Emily @ Glitz Glam Gluten-Free
Oh my goodness, this looks absolutely amazing!! I used to love CPK’s Thai Chicken Pizza and so vividly remember the taste of it but haven’t had it in so many years! I cannot wait to make this!
Almonds are an inflammatory food so I wonder if you could use sunflower or cashew butter instead?
Why wouldn’t sunflower seeds and cashews be inflammatory? What’s the logic? If anything’s inflammatory about an almond it’s the omega-6 oils in it. Most seeds are O6-heavy.
Cashews *would* be somewhat authentic though. Peanuts are a New World plant, but cashews are from SE Asia.

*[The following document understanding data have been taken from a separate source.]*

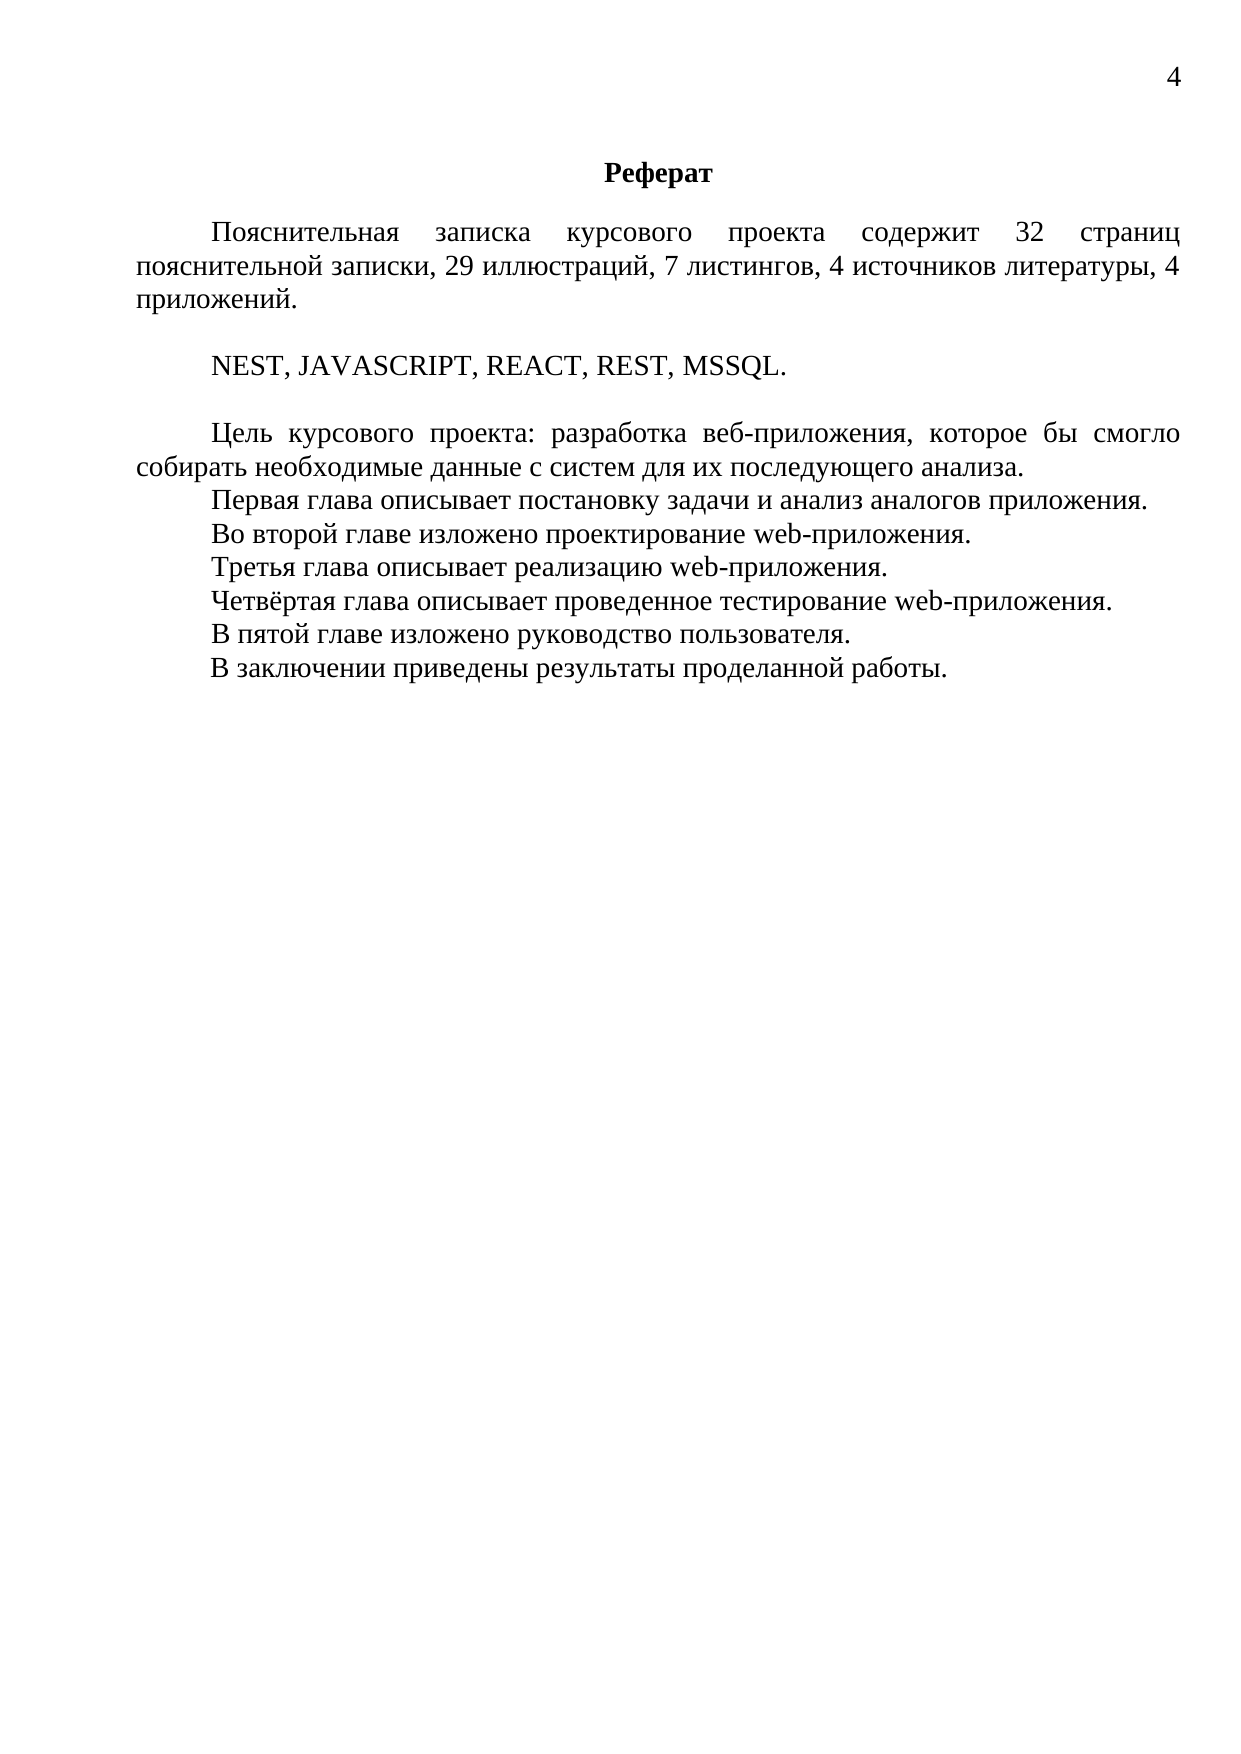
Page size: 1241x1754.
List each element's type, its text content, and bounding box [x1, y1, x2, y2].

text Реферат [136, 156, 1181, 189]
text Цель курсового проекта: разработка веб-приложения, которое бы смогло собирать необходимые данные с систем для их последующего анализа. [136, 415, 1181, 482]
text В пятой главе изложено руководство пользователя. [136, 617, 1181, 650]
text Первая глава описывает постановку задачи и анализ аналогов приложения. [136, 482, 1181, 516]
text NEST, JAVASCRIPT, REACT, REST, MSSQL. [136, 348, 1181, 382]
text Четвёртая глава описывает проведенное тестирование web-приложения. [136, 583, 1181, 617]
text В заключении приведены результаты проделанной работы. [136, 650, 1181, 684]
text Третья глава описывает реализацию web-приложения. [136, 549, 1181, 583]
text Во второй главе изложено проектирование web-приложения. [136, 516, 1181, 549]
text Пояснительная записка курсового проекта содержит 32 страниц пояснительной записки, 29 иллюстраций, 7 листингов, 4 источников литературы, 4 приложений. [136, 214, 1181, 315]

My personal opinion about sprouts–and it is just my opinion–is that the antinutrients in the seed will have reduced significantly since they are there in the first place to protect the seed til it can start growing. Sprouting will destroy phytate, for instance, by causing it to change into phosphorous. And then you have the baby plant too, which isn’t much different (if at all) from eating greenery, which *is* Paleo.
So yeah… Maybe “cavemen” (I hate that word–it’s not accurate) wouldn’t have sprouted seeds to eat the baby plants, but “cavemen” wouldn’t have kept domesticated cattle either.
Both cashews and eggs are not on my diet and would like to know any substitutions I could use.
I can’t find coconut amigos, what can I substitute?
You can find Coconut Aminos at Whole Foods or Trader Joes.. if not, you can order online at Amazon. You can also use Tamari if you can’t find it or don’t want to order online. This is a substitute for soy sauce, since many people cannot tolerate soy or are trying to stay away from it. Coconut Aminos are healthier also, due to the amino acids it has. It’s low GI and packed with minerals, vitamin C, and B vitamins. 🙂 If you’re not able to use, and can tolerate soy sauce.. maybe try the lower sodium kind!
I tried the grain-free crust. I have not baked it yet, but a bit nervous since it is the consistency of muffin batter. I use another paleo crust recipe and it is this consistency and it requires that I spread it on. It turns out okay so I am hoping that this one will. I am just confused that it is so runny. I followed the directions perfectly.
It shouldn’t be runny but it is definitely more loose than a standard pizza dough.